A confidence interval is an interval estimate of a parameter with specified confidence level. A 95% CI means that if we repeated sampling, 95% of intervals constructed this way would contain the true parameter. The interval is: estimate ± (critical value) × (standard error).
Simulate repeated sampling and construct CIs to verify coverage. Understand that confidence level is about the method, not the specific interval. Explore how sample size, confidence level, and variability affect interval width.
You've studied sampling distributions — the distribution of a statistic like the sample mean X̄ across many repeated samples — and standard errors, which measure how spread out those sampling distributions are.

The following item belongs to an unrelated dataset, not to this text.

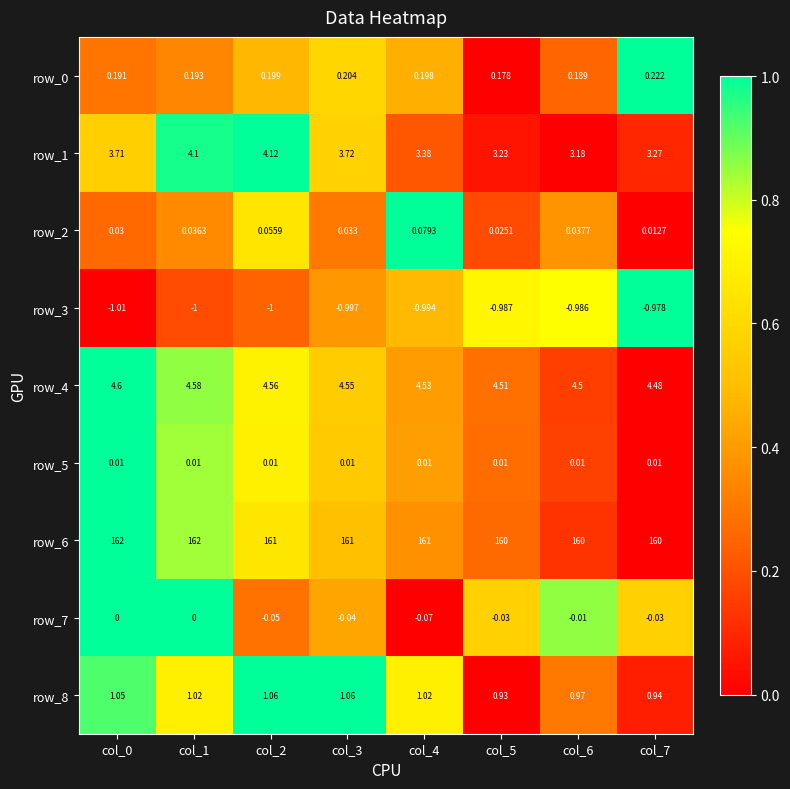

What is the total value across all series at col_3?

169.5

A confidence interval is the next step: instead of reporting a single point estimate of an unknown parameter, you report a range of plausible values and attach a number to how reliably that range captures the truth. The framework applies to any estimator with a known or approximated sampling distribution.

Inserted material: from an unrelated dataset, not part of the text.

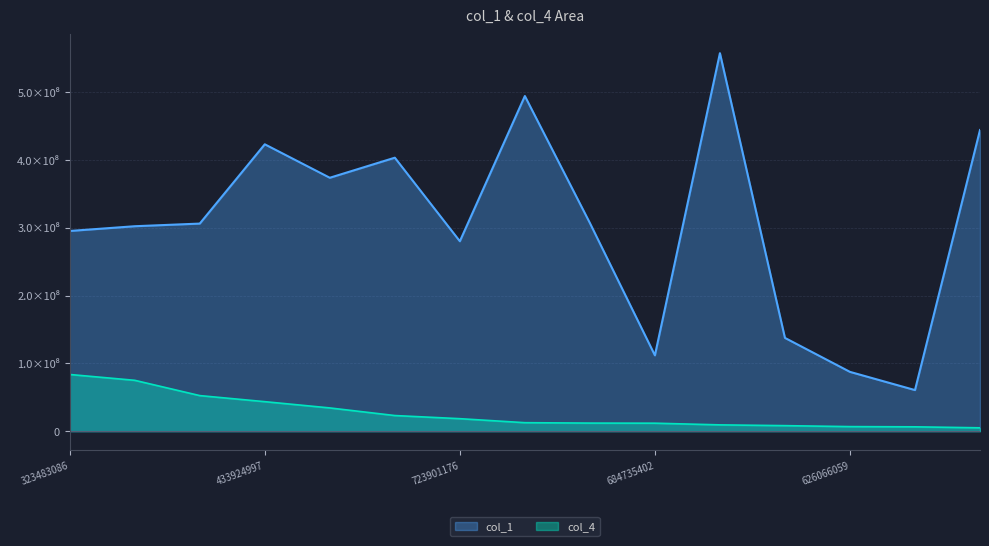

What is the maximum value for col_4?

83626720.7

The recipe has three components: an estimator (say X̄ for the population mean μ), a standard error (SE = σ/√n, or s/√n when σ is unknown and estimated from the sample), and a critical value (z_{α/2} from the standard normal, or t_{α/2,n-1} from the t-distribution). The interval is: estimate ± (critical value) × (standard error). For a 95% CI for a normal mean with known σ, this gives X̄ ± 1.96 × σ/√n, because 95% of standard normal draws fall within ±1.96 standard deviations of the mean. The critical value sets the width in "standard error units"; the standard error converts those units back to the scale of the data.
The confidence level interpretation is subtle and is the source of persistent confusion. A 95% CI does not mean "there is a 95% probability that μ lies in this specific interval." The parameter μ is a fixed (though unknown) number; it either is or isn't in the interval. The interval itself is random — it depends on the sample drawn. The correct statement is: the *procedure* produces intervals that contain μ in 95% of repeated applications. If you ran the study 100 times and built 100 intervals, roughly 95 would capture μ and 5 would not. Once you observe a specific interval, say [2.1, 3.4], you cannot assign a probability to it post-hoc; the 95% refers to the long-run performance of the method, not to the single realized interval.

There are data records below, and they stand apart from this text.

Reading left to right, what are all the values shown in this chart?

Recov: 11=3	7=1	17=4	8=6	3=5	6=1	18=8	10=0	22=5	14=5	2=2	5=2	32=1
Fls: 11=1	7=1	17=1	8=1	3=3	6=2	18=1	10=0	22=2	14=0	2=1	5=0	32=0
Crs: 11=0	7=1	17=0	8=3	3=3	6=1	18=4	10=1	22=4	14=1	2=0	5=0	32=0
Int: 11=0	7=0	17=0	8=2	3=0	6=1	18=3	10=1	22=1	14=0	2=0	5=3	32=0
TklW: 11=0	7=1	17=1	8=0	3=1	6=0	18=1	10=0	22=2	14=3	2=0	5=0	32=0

The width of the interval is controlled by three factors: the confidence level (higher confidence → larger critical value → wider interval), the sample size (larger n → smaller SE = σ/√n → narrower interval), and the population variability (larger σ → wider interval). These tradeoffs are the practical content of the framework: to achieve both high confidence and narrow intervals, you must increase the sample size, because it is the only factor you typically control. This general template — estimator ± critical value × SE — applies directly to confidence intervals for proportions, differences of means, regression coefficients, and beyond. Only the sampling distribution and critical value change from case to case; the logic of the construction is always the same.